** Directions **
A single number is expected: the count of lines in the records below that contain "binCount".

** Working data **
┏━━

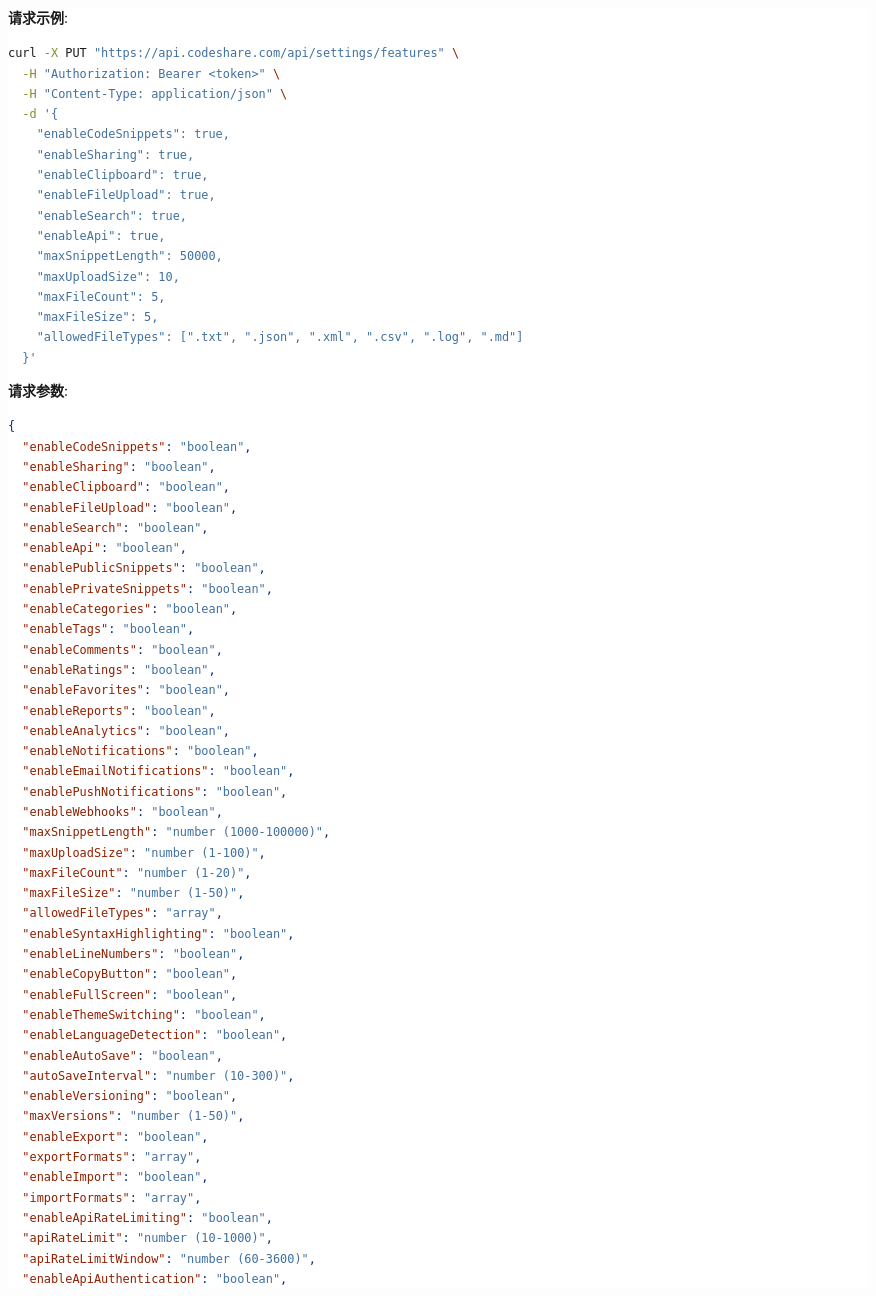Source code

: **请求示例**:
```bash
curl -X PUT "https://api.codeshare.com/api/settings/features" \
  -H "Authorization: Bearer <token>" \
  -H "Content-Type: application/json" \
  -d '{
    "enableCodeSnippets": true,
    "enableSharing": true,
    "enableClipboard": true,
    "enableFileUpload": true,
    "enableSearch": true,
    "enableApi": true,
    "maxSnippetLength": 50000,
    "maxUploadSize": 10,
    "maxFileCount": 5,
    "maxFileSize": 5,
    "allowedFileTypes": [".txt", ".json", ".xml", ".csv", ".log", ".md"]
  }'
```

**请求参数**:
```json
{
  "enableCodeSnippets": "boolean",
  "enableSharing": "boolean",
  "enableClipboard": "boolean",
  "enableFileUpload": "boolean",
  "enableSearch": "boolean",
  "enableApi": "boolean",
  "enablePublicSnippets": "boolean",
  "enablePrivateSnippets": "boolean",
  "enableCategories": "boolean",
  "enableTags": "boolean",
  "enableComments": "boolean",
  "enableRatings": "boolean",
  "enableFavorites": "boolean",
  "enableReports": "boolean",
  "enableAnalytics": "boolean",
  "enableNotifications": "boolean",
  "enableEmailNotifications": "boolean",
  "enablePushNotifications": "boolean",
  "enableWebhooks": "boolean",
  "maxSnippetLength": "number (1000-100000)",
  "maxUploadSize": "number (1-100)",
  "maxFileCount": "number (1-20)",
  "maxFileSize": "number (1-50)",
  "allowedFileTypes": "array",
  "enableSyntaxHighlighting": "boolean",
  "enableLineNumbers": "boolean",
  "enableCopyButton": "boolean",
  "enableFullScreen": "boolean",
  "enableThemeSwitching": "boolean",
  "enableLanguageDetection": "boolean",
  "enableAutoSave": "boolean",
  "autoSaveInterval": "number (10-300)",
  "enableVersioning": "boolean",
  "maxVersions": "number (1-50)",
  "enableExport": "boolean",
  "exportFormats": "array",
  "enableImport": "boolean",
  "importFormats": "array",
  "enableApiRateLimiting": "boolean",
  "apiRateLimit": "number (10-1000)",
  "apiRateLimitWindow": "number (60-3600)",
  "enableApiAuthentication": "boolean",
```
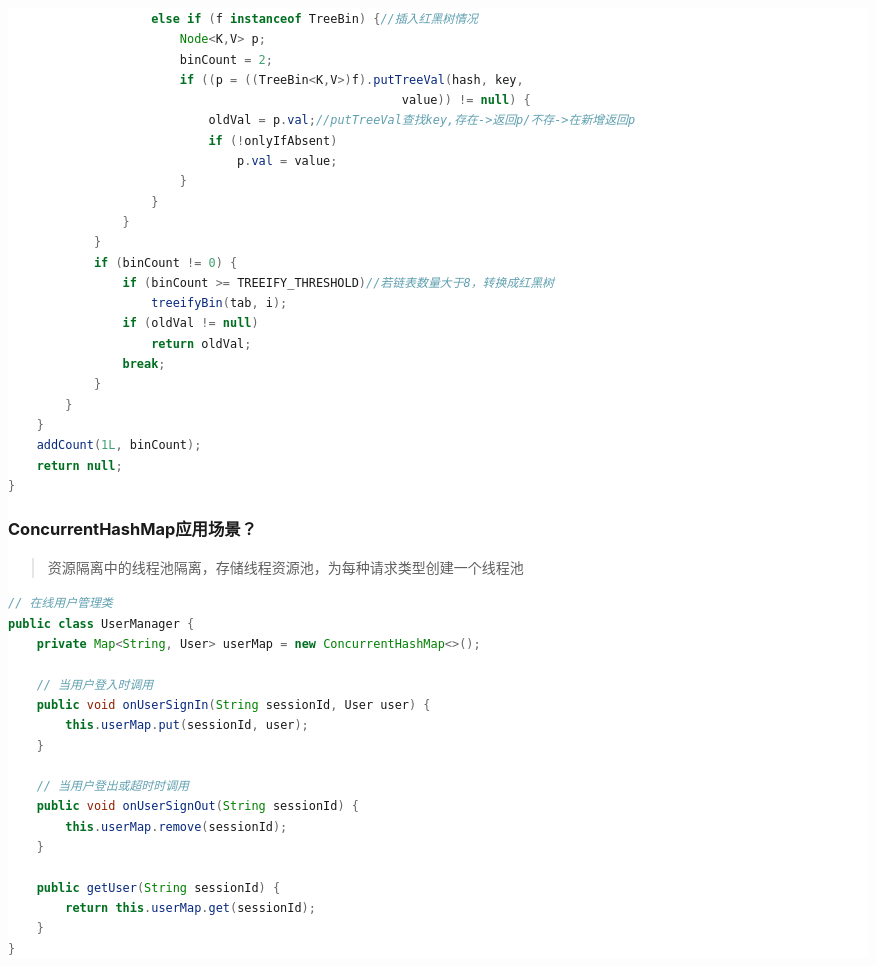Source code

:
 ```java
                    else if (f instanceof TreeBin) {//插入红黑树情况
                        Node<K,V> p;
                        binCount = 2;
                        if ((p = ((TreeBin<K,V>)f).putTreeVal(hash, key,
                                                       value)) != null) {
                            oldVal = p.val;//putTreeVal查找key,存在->返回p/不存->在新增返回p
                            if (!onlyIfAbsent)
                                p.val = value;
                        }
                    }
                }
            }
            if (binCount != 0) {
                if (binCount >= TREEIFY_THRESHOLD)//若链表数量大于8，转换成红黑树
                    treeifyBin(tab, i);
                if (oldVal != null)
                    return oldVal;
                break;
            }
        }
    }
    addCount(1L, binCount);
    return null;
}
```

### ConcurrentHashMap应用场景？

> 资源隔离中的线程池隔离，存储线程资源池，为每种请求类型创建一个线程池



```JAVA
// 在线用户管理类
public class UserManager {
    private Map<String, User> userMap = new ConcurrentHashMap<>();
    
    // 当用户登入时调用
    public void onUserSignIn(String sessionId, User user) {
        this.userMap.put(sessionId, user);
    }
    
    // 当用户登出或超时时调用
    public void onUserSignOut(String sessionId) {
        this.userMap.remove(sessionId);
    }
    
    public getUser(String sessionId) {
        return this.userMap.get(sessionId);
    }
}
```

┗━━

** Your response **
4